Maggie looked uncertain. “Eight or nine, maybe. Anyway, we went to London. While we were there, we decided to take in some shows. I wanted to see the big productions. Those were nice—we saw a nice Doctor Faustus at the Olivier.”
“Marlowe's?”
“Yes. But Trish had a knack for finding all of these little, scruffy, out-of-the-way theatres that I never would have found in a million years—they weren't marked, and they didn't really advertise, as far as I could tell. We saw some radical stuff—really radical.”
“I don't imagine you are using that adjective in a political sense,” Hackworth said.
“No, I mean how they were staged. In one of them, we walked into this bombed-out old building in Whitechapel, full of people milling around, and all this weird stuff started happening, and after a while I realized that some of the people were actors and some were audience and that all of us were both, in a way.

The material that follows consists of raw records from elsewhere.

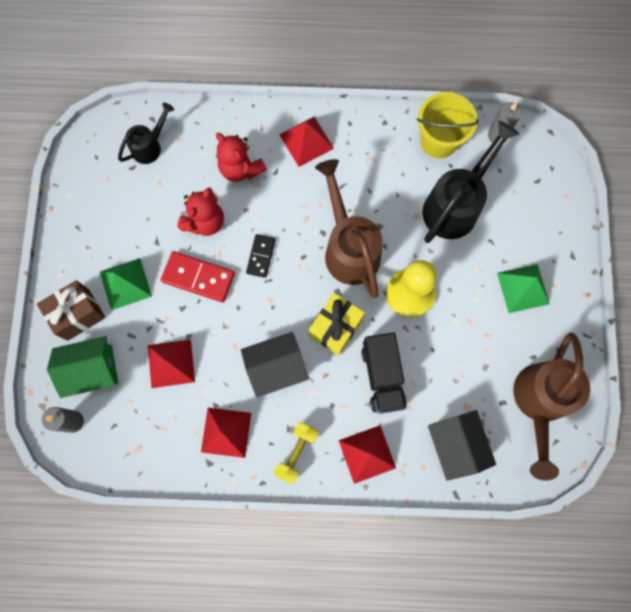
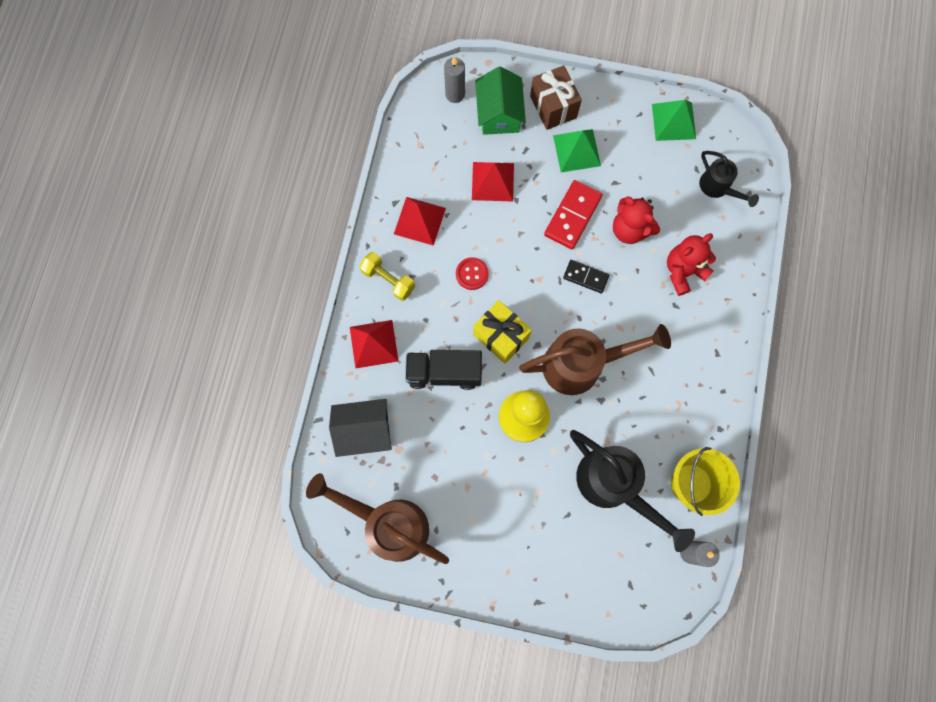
camera: 100 degrees right, 0 degrees up
(276, 367) = (472, 274): black house -> red button
(306, 141) = (706, 342): red pyramid -> none
(523, 288) = (510, 537): green pyramid -> green pyramid (674, 121)

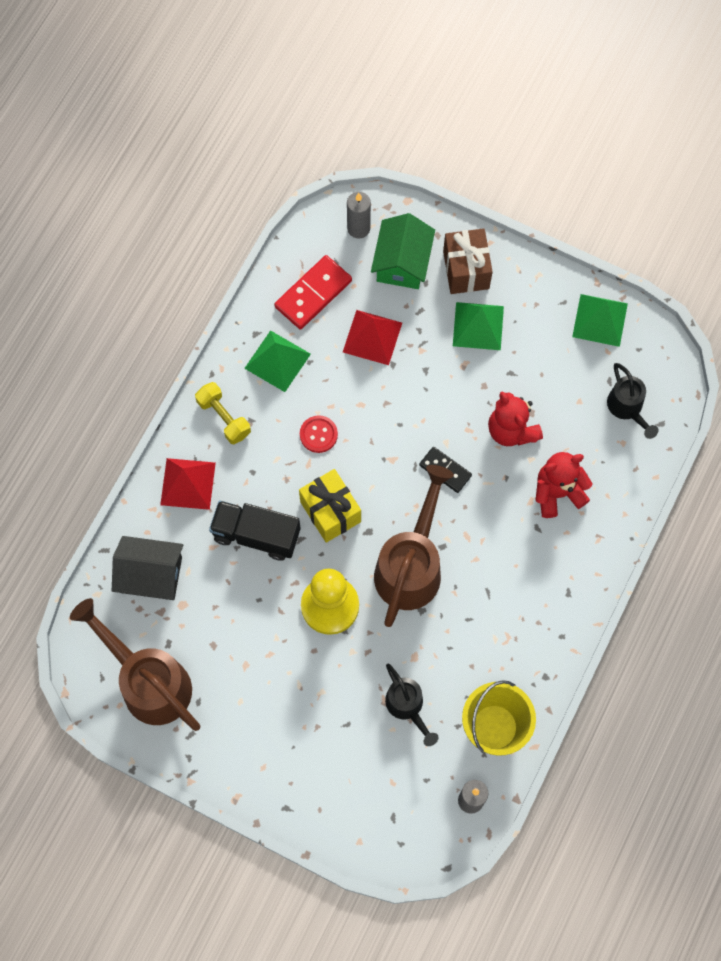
camera: 15 degrees right, 5 degrees down
(419, 221) = (277, 361): red pyramid -> green pyramid
(573, 216) = (451, 399): red domino -> red domino (313, 294)
(581, 364) = (411, 566): brown watering can -> brown watering can turned 75 degrees counterclockwise
(614, 486) = (407, 707): black watering can -> black watering can, size x0.55

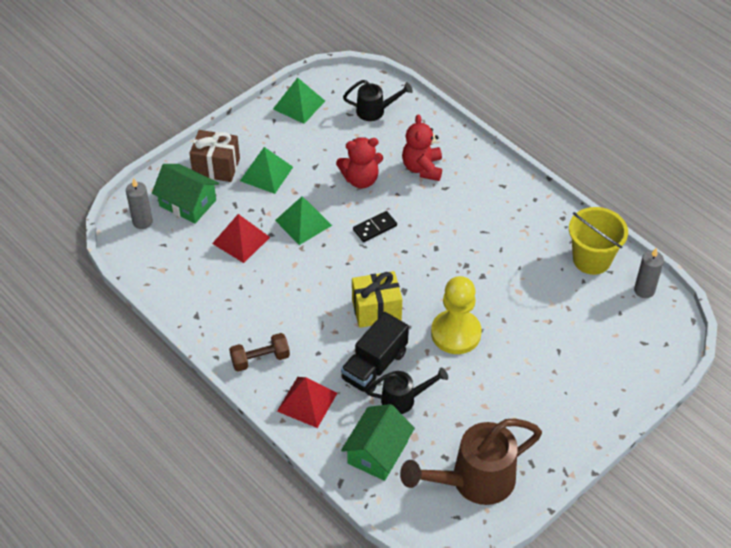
camera: 70 degrees left, 20 degrees down
(151, 574) = (377, 452): black house -> green house
(224, 418) = (260, 359): yellow dumbbell -> brown dumbbell
(277, 361) = (228, 308): green pyramid -> green pyramid (303, 223)
(313, 294) = (183, 267): red domino -> none
(318, 434) = (307, 299): red button -> none
(407, 707) = (557, 307): black watering can -> black watering can (403, 399)
(411, 566) = (443, 271): brown watering can -> none

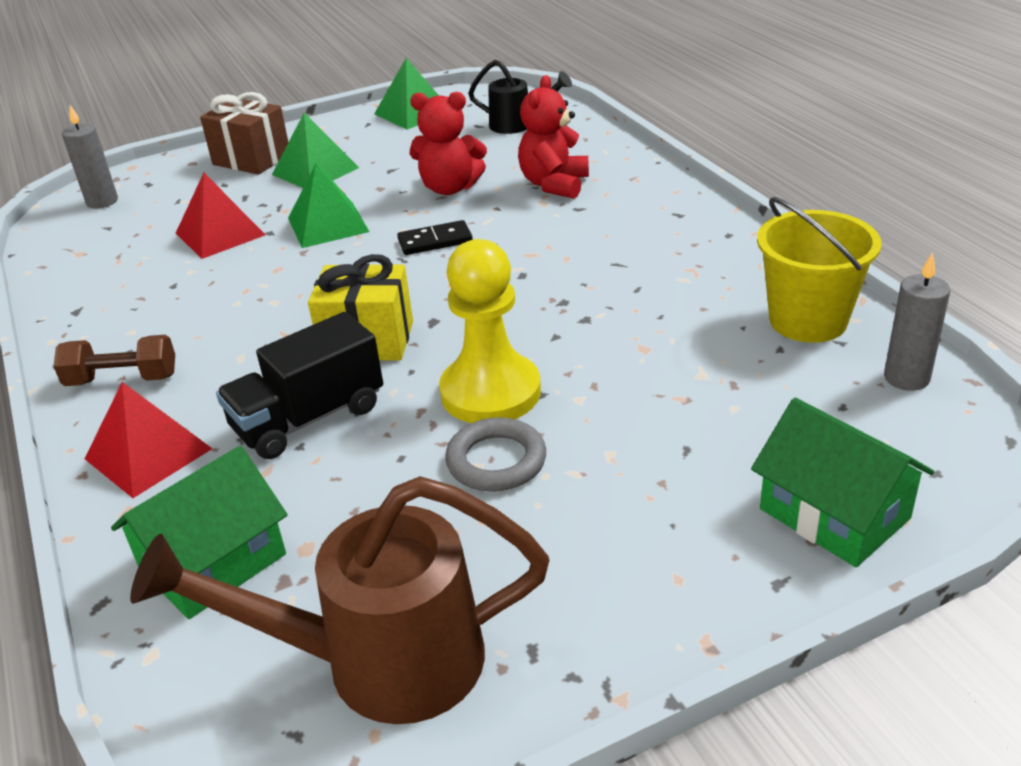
camera: 20 degrees right, 15 degrees down
(187, 203) = (180, 189): green house -> green house (834, 513)
(403, 399) = (327, 479): black watering can -> none
(477, 374) = (496, 461): none -> grey ring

It was cool—I suppose you can get stuff like that on the net anytime, in a ractive, but it was so much better to be there with real, warm bodies around. I felt happy. Anyway, this guy was going to the bar for a pint, and he offered to get me one. We started talking. One thing led to another. He was really intelligent, really sexy. An African guy who knew a lot about the theatre. This place had back rooms. Some of them had beds.”
“After you were finished,” Hackworth said, “did you experience any unusual sensations?”
Maggie threw back her head and laughed, thinking that this was a bit of wry humor on Hackworth's part. But he was serious.
“After we were finished?” she said.
“Yes. Let us say, several minutes afterward.”
Suddenly Maggie became disconcerted. “Yeah, actually,” she said. “I got hot. Really hot. We had to leave, 'cause I thought I had a flu or something. We went back to the hotel, and I took my clothes off and stood out on the balcony. My temperature was a hundred and four. But the next morning I felt fine. And I've felt fine ever since.”
“Thank you, Maggie,” Hackworth said, rising to his feet and pocketing the sheet of paper. Fiona rose too, following her father's cue. “Prior to your London visit, had your social life been an active one?”